Originally posted on The Jewish Link

It is perhaps inarguable that for most Orthodox Jewish parents, the path for their children is to get an education, meet the “right” person, get married, settle down and start a family.

That’s at least what Mindy Dickler, a Baltimore mother of three and a member of the Orthodox community, said she and her husband Marc had in mind for their three children.

But when their son Elie came home from college 5 1/2 years ago over Rosh Hashanah, waited two days and then told his parents he was gay, Mindy and her husband started on a journey that they are still processing.

“Do I tell my rabbi? Who among my relatives and friends do I trust to confide this information to? Suppose someone is critical or hurtful? What about my child? Is he safe?

These questions only scratch the surface of what Mindy and other Orthodox parents of LGBTQ children are asking.

That is where Eshel, an organization started with the express purpose of helping Orthodox parents of LGBTQ children find one another and ask questions of people who have had perhaps similar experiences and feelings, comes in.

“We need to bring the topic out of the closet,” Dickler told The Jewish Link’s affiliate publication Kol HaBirah. “In Baltimore we’re not talking about it. It’s a reality, it’s here, it’s not going away. If we don’t normalize it, we’ll have more broken families.”

From May 5-7, Eshel is holding its fifth annual parents’ retreat in Copake, New York.

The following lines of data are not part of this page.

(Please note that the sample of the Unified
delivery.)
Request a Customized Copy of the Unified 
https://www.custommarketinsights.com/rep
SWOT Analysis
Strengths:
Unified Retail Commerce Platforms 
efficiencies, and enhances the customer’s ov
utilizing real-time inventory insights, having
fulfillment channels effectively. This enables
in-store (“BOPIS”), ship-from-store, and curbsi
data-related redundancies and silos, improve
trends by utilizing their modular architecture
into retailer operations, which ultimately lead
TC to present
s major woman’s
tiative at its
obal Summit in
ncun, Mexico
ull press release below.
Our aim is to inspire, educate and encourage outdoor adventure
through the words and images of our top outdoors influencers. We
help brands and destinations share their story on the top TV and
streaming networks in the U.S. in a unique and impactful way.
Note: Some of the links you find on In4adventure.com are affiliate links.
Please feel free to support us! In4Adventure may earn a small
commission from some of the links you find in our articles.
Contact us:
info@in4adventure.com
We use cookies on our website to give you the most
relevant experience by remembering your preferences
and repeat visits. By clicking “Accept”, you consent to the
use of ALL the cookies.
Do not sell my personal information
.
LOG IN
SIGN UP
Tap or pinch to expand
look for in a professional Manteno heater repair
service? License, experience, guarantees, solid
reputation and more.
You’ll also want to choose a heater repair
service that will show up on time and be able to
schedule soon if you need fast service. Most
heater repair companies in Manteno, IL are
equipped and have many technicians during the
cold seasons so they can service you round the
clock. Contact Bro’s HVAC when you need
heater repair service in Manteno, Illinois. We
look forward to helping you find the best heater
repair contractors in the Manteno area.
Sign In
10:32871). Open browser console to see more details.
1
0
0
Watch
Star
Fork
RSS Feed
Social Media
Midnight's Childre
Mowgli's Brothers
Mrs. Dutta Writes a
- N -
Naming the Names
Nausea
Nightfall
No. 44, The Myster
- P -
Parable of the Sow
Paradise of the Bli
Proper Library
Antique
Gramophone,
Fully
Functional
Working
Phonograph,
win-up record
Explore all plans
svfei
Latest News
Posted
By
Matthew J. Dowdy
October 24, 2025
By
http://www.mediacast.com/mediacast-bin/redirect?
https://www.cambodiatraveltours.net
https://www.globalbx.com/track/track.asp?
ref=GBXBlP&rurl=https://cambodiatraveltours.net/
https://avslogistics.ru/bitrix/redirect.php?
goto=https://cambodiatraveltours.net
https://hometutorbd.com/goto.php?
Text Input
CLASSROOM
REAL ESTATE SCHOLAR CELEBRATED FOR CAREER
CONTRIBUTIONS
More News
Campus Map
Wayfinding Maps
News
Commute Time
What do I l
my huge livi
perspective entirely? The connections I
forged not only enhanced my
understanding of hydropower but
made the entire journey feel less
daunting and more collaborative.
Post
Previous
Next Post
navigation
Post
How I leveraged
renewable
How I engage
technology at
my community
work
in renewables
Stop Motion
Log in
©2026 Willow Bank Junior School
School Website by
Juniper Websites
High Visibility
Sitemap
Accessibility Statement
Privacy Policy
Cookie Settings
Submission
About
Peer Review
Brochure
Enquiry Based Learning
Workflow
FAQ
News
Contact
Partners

There are scholarships available for the event for Baltimore and Washington-area parents. More information about the conference and a “meetup” scheduled for May 8 in Baltimore can be found at eshelonline.org.

“At the retreat, we get to experience this amazing feeling of community with other parents of LGBT children,” said Dickler. It is common to feel isolated and alone in one’s own home community after a child comes out. Most times you don’t know if any other families are like you. There is a grieving process when a child comes out, especially if the parent had no idea.

And that was part of Dickler’s experience. She and her husband, she said, had no clue that their son was gay.

At the retreats, scheduled monthly conference calls and meetups, parents have an opportunity to come together in a safe space “where they can be their total selves,” she said. “It’s very validating and comforting and supportive.”

Dickler said that initially when their son came out, she and her husband reacted with love and acceptance.

“What happened with us, and what happens with a lot of parents, there’s a journey you go on,” said Dickler. “The journey of my future for my family is not going to be what I thought it was going to be.”

“When a child comes out of the closet, the parent goes into the closet,” she continued. “It takes a child a long time to understand themselves, and come out to themselves. In our case, bam, here’s reality, now deal with it.”

Dickler also said that when talking to family and close friends, initially it’s advisable to choose people who will give you a positive response.

“Any time you come out to an aged parent, a grandparent, your frum neighbor, your kid’s teacher, you don’t know if that person is going to give a homophobic reaction,” Dickler said. “You add on the layer of Orthodoxy, the stringencies are more part of your everyday life. So yes, the Orthodox component makes it that much harder. Some people will say everyone was created b’tzelem Elokim (in God’s image). Others go with Leviticus. They make that the stopping point.”

It’s the observance of Torah that Orthodox parents of LGBT children see sometimes as challenging to negotiate.

“It is painful when a person genuinely feels that his or her deeply felt identity is at odds with a deeply felt wish to be within their religious rules,” said Rabbi Simcha Feuerman, LCSW-R, a frum social worker who practices in the New York area. “It is natural to wish to come together as a group and support each other. Though I do not know about the work of this group (Eshel) in particular, such organizations can conduct themselves in both a halachically and psychologically appropriate manner. I am aware of individuals who have found various psychological and halachic approaches, but for many people a solution seems elusive. And for an organization to succeed at this task on a public level is certainly a work in progress.”

Rabbi Dr. Tzvi Hersh Weinreb, a psychotherapist and the executive vice president emeritus of the Orthodox Union, said, “The whole issue of homosexuality within Orthodoxy is very challenging and difficult. But the halachic parameters are very clear.”

He added that the issue of homosexuality is compounded by religious issues for Orthodox families. And while he wasn’t so familiar with Eshel, Rabbi Weinreb said that “anything that helps diminish suffering is useful. There’s a substantial number of people who want to be part of the Orthodox community in various ways. It’s challenging.”

For Dickler, though, Eshel is that safe space she can rely on, be it a meetup or retreat or phone call, and confidentiality is the rule of the game. Everyone is asked to agree to strict confidentially. Nothing said in that space will leave that space. It’s only because of that strict adherence, only because of the confidentially, that people can share things they might not be able to share in other circles.

Dickler told Kol HaBirah that life has gotten better through her participation in Eshel. She said her best friends are in New Jersey, Chicago, Boston, D.C. and Philadelphia.

“We have a common bond to be totally comfortable with one another,” she said. “It’s made all the difference in the world to me.”